Velorios

No me gustan los velorios. Me parecen un regodeo morboso en el sufrimiento. Una formalidad caduca. Un exceso de dramatismo. Una ceremonia que extravía su sentido. Obviamente, me cuesta rebelarme a la tradición. Y por el peso del compromiso o por la fuerza de la amistad he tenido que asistir a más de uno. Además de los que me han tocado inevitablemente, los de mis familiares más cercanos. Pero incluso en esos, en los que el dolor ha sido raigal, el cansancio ha podido más.

En el velorio de mi padre, solo mi madre y mis tías estuvieron despiertas toda la noche. A las cuatro de la mañana yo mismo me quedé dormido, en el sillón incómodo de la funeraria. Me desperté sobresaltado, avergonzado por lo que me pareció una falta de sensibilidad. Pero ya les digo: casi todo el mundo dormía. ¿No hubiera sido mejor que cada uno se hubiera ido a descansar a su casa?

Yo hubiera preferido un funeral mucho más corto. Logré adelantar el entierro, previsto casi al mediodía. Bien temprano en la mañana despedimos a mi padre, en el cementerio de Sabanita, en la misma bóveda donde descansan mi abuela y mi abuelo. No fue mucha gente al entierro, estaban solo los íntimos.

Alguien me explicó las bondades de nuestros velorios. Yo le dije que prefería la tradición anglosajona, donde el funeral suele ser más somero y menos tremebundo. Esa persona, que es una persona muy inteligente, me ripostó: “Pero los anglosajones lidian peor con el duelo. Esa sencilla ceremonia no les alcanza para exorcizar todos los dolores. El velorio de la tradición latina puede parecer excesivo, pero el cansancio de tantas horas acaba por atenuar la tragedia de la muerte. Después del entierro, los dolientes van a descansar la mala noche. Cuando despiertan, están más tranquilos, más conformes. Sienten que han cumplido con el muerto, que le han rendido todos los homenajes posibles y que ya es hora de seguir viviendo”.

Me pareció un punto de vista interesante; es más, creo que tiene toda la razón.
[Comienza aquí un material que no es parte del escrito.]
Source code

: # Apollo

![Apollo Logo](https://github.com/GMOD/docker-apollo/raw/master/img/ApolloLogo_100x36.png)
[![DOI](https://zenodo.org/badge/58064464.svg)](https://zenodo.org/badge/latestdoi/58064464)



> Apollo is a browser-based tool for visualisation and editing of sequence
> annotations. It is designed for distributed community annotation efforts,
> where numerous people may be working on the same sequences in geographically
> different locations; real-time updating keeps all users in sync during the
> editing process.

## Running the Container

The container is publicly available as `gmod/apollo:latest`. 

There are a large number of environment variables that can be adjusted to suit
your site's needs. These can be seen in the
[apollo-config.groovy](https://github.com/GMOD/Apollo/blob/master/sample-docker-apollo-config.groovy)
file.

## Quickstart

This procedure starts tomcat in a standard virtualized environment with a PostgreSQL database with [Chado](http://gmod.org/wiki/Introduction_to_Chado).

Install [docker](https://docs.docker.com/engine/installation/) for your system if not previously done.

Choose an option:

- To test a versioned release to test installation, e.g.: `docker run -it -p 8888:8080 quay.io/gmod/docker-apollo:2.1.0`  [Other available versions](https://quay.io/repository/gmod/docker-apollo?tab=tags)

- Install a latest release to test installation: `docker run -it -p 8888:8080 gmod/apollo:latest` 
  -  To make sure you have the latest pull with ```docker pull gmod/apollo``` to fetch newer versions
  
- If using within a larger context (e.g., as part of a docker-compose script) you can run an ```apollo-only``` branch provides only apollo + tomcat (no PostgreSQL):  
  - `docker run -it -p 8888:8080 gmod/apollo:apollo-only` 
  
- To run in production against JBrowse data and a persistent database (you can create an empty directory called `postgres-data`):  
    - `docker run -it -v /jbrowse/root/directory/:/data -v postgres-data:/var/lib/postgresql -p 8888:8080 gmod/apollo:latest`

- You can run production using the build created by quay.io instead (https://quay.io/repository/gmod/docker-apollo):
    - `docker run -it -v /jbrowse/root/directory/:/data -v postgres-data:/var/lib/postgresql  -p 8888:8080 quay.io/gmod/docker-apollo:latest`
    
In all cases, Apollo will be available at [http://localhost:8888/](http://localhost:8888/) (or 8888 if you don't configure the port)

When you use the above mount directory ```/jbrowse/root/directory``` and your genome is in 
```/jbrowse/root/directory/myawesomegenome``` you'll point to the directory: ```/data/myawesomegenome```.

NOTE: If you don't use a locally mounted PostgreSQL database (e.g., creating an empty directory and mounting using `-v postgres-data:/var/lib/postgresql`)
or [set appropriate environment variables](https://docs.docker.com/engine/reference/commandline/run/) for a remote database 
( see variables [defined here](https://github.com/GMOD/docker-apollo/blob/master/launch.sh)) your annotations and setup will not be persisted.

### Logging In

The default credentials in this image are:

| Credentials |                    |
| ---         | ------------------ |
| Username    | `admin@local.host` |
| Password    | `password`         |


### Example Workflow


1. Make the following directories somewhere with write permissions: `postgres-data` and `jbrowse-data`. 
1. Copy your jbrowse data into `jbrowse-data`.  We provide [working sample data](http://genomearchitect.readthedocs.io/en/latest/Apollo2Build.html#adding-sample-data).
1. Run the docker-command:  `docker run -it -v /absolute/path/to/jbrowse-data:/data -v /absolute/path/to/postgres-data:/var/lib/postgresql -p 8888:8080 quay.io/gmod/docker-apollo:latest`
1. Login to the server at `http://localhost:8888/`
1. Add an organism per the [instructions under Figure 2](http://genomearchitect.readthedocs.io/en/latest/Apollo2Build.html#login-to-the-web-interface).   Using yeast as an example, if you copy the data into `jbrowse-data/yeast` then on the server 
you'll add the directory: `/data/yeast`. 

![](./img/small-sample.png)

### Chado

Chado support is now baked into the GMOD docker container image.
Los latinos siempre hemos sido pródigos a la hora de manifestar nuestras alegrías y nuestros dolores. El velorio funciona también como espacio de interacción social, lugar para encontrar amigos que hacía tiempo que no veías, para contarse las últimas noticias y los últimos chismes, para incluso hacer cuentos y bromas… Y todo en el contexto mayor del tributo al difunto: hasta el chiste más irreverente es de alguna manera un homenaje. La normalización de la muerte, diría mi amigo.

Yo recuerdo perfectamente mi primer velorio. Ya era un adolescente. Mis padres, que iban mucho a los velorios, consideraban que no eran un acontecimiento apto para los niños. Así que la primera vez que entré en una funeraria fue cuando murió el abuelo de una querida amiga, compañera del instituto.

Me turbé un poco ante las muestras de dolor de los familiares: cada vez que entraba alguien más o menos cercano, se sucedían las exclamaciones, los abrazos, las lágrimas. Por suerte, mi amiga simplemente me abrazó y me dio las gracias por estar allí.

Ahí estaban, por supuesto, muchos de mis amigos del instituto y de la secundaria. Hicimos un grupo, nos pusimos a conversar. Los temas, al principio, eran muy serios, hasta solemnes: la efímera condición de la vida, la importancia de los afectos, los muchos valores y virtudes del difunto.

Pero poco a poco la tertulia se fue animando, yo creo que sin proponérnoslo, y a la media hora ya estábamos haciendo cuentos bastante subidos de color.

Los que me conocen saben que se me da bastante bien narrar anécdotas. Incorporo personajes y recreo las situaciones. De cuando en cuando exagero un poquito, para que la historia tenga más sazón. Estaba muy entusiasmado contando una aventura de una escuela al campo cuando escuché a mi amiga romper a llorar. No la habíamos visto, estaba sentada cerca de nosotros, detrás de una columna. “¡Ay Yuris, cómo se rió mi abuelo el día que tú le hiciste ese cuento!” Y se deshizo en lágrimas.

Yo no supe qué hacer. Balbuceé una disculpa, pero no logré consolar a mi amiga. Me fui a mi casa con la carga de la culpa, a pesar de que todo el mundo me dijo que esas cosas pasaban constantemente en los velorios. La vergüenza me duró días. Decidí que iría a muy contados funerales. Espero que muchos de mis amigos hayan perdonado mi ausencia.